Issue (i): Whether the arrest of the petitioner under section 69 of the Central Goods and Services Tax Act, 2017 was supported by valid reasons to believe and the necessary factual basis.
Analysis: Section 69 permits arrest only where the Commissioner has reasons to believe that a person has committed one of the specified offences under section 132. The expression imports an objective foundation and not a merely routine or mechanical satisfaction. The record showed repeated appearance by the petitioner in response to summons under section 70 and did not disclose any concrete incident of tampering with evidence, influencing witnesses, evasion of investigation, or likelihood of flight. The recorded reasons largely reproduced the statutory language and did not disclose specific material justifying arrest as a necessary step.
Conclusion: The arrest was not shown to rest on sufficient, concrete reasons to believe and the statutory threshold for arrest was not satisfactorily established.
Issue (ii): Whether the petitioner was entitled to be enlarged on bail in exercise of writ jurisdiction under Article 226 of the Constitution of India.

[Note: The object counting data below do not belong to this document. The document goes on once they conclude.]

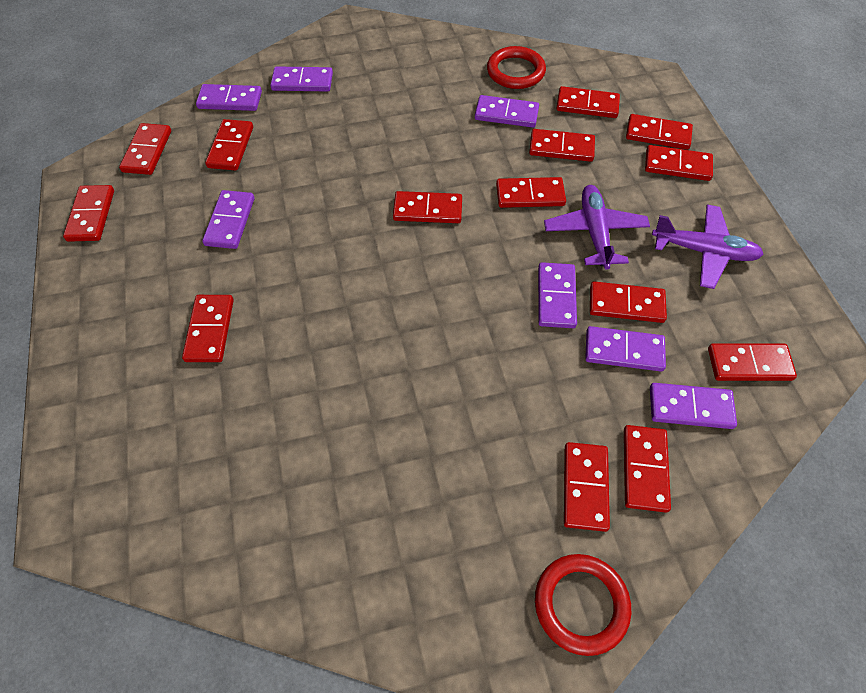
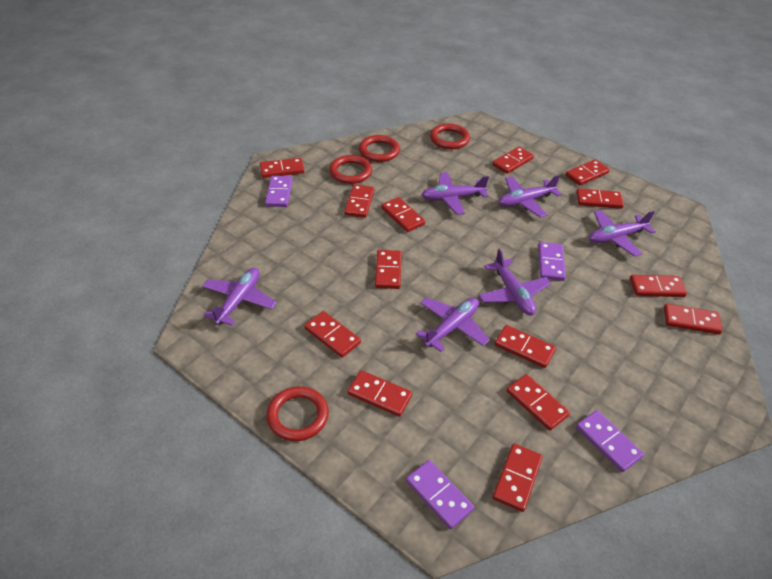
purple domino: 7 -> 4
purple plane: 2 -> 6
red ring: 2 -> 4

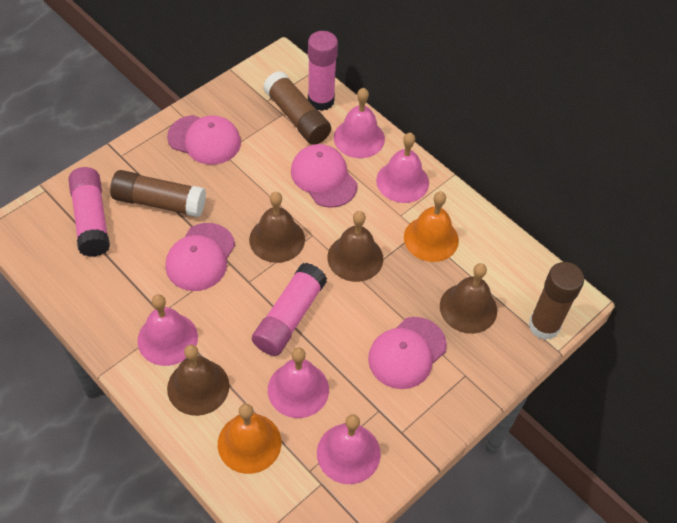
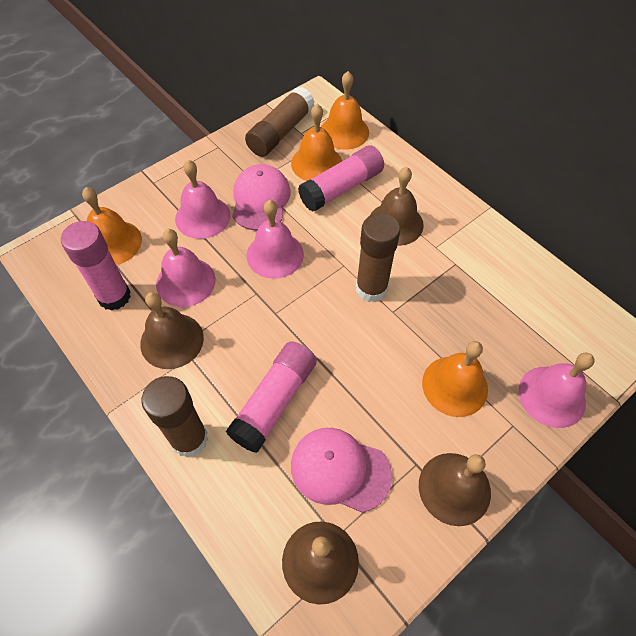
orange bell: 2 -> 4
pink bell: 5 -> 4
pink cap: 4 -> 2

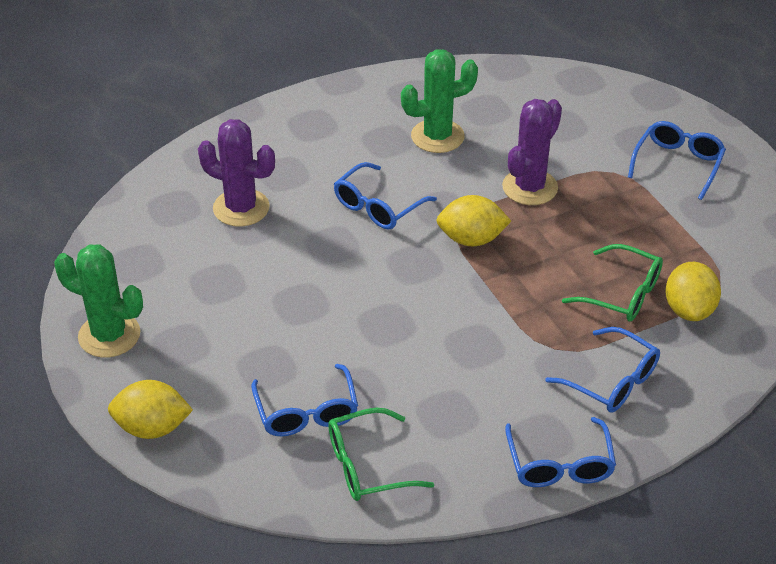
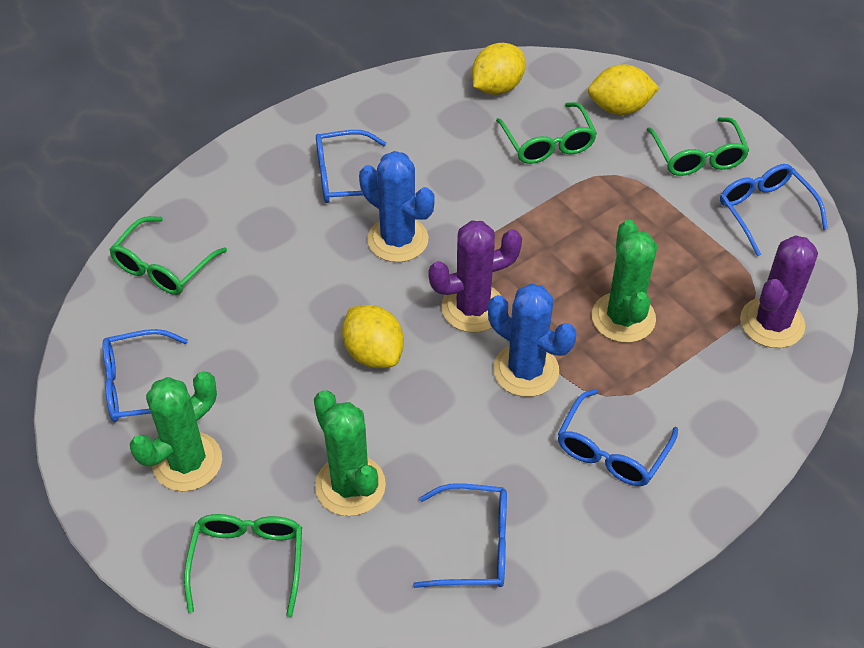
blue cactus: 0 -> 2
green cactus: 2 -> 3
green glasses: 2 -> 4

Analysis: The matter was assessed against the settled bail factors, including the nature of the accusation, the possibility of tampering with evidence, securing the presence of the accused, and the public interest involved. The Court noted cooperation with investigation, absence of a formal complaint or first information before arrest, and the pre-trial stage of the matter. Although economic offences are serious and custodial interrogation may in appropriate cases be justified, the facts did not show that continued detention was necessary. The Court also considered that compounding applications had been moved and that personal liberty required protection where the statutory safeguards for arrest were not convincingly satisfied.
Conclusion: The petitioner was entitled to bail.
Final Conclusion: The writ petition succeeded and the petitioner was directed to be released on bail, subject to the conditions imposed by the Court.
Ratio Decidendi: An arrest under section 69 of the Central Goods and Services Tax Act, 2017 must be founded on concrete, objective reasons showing that arrest is necessary, and writ jurisdiction under Article 226 may be exercised to protect liberty where those requirements are not met.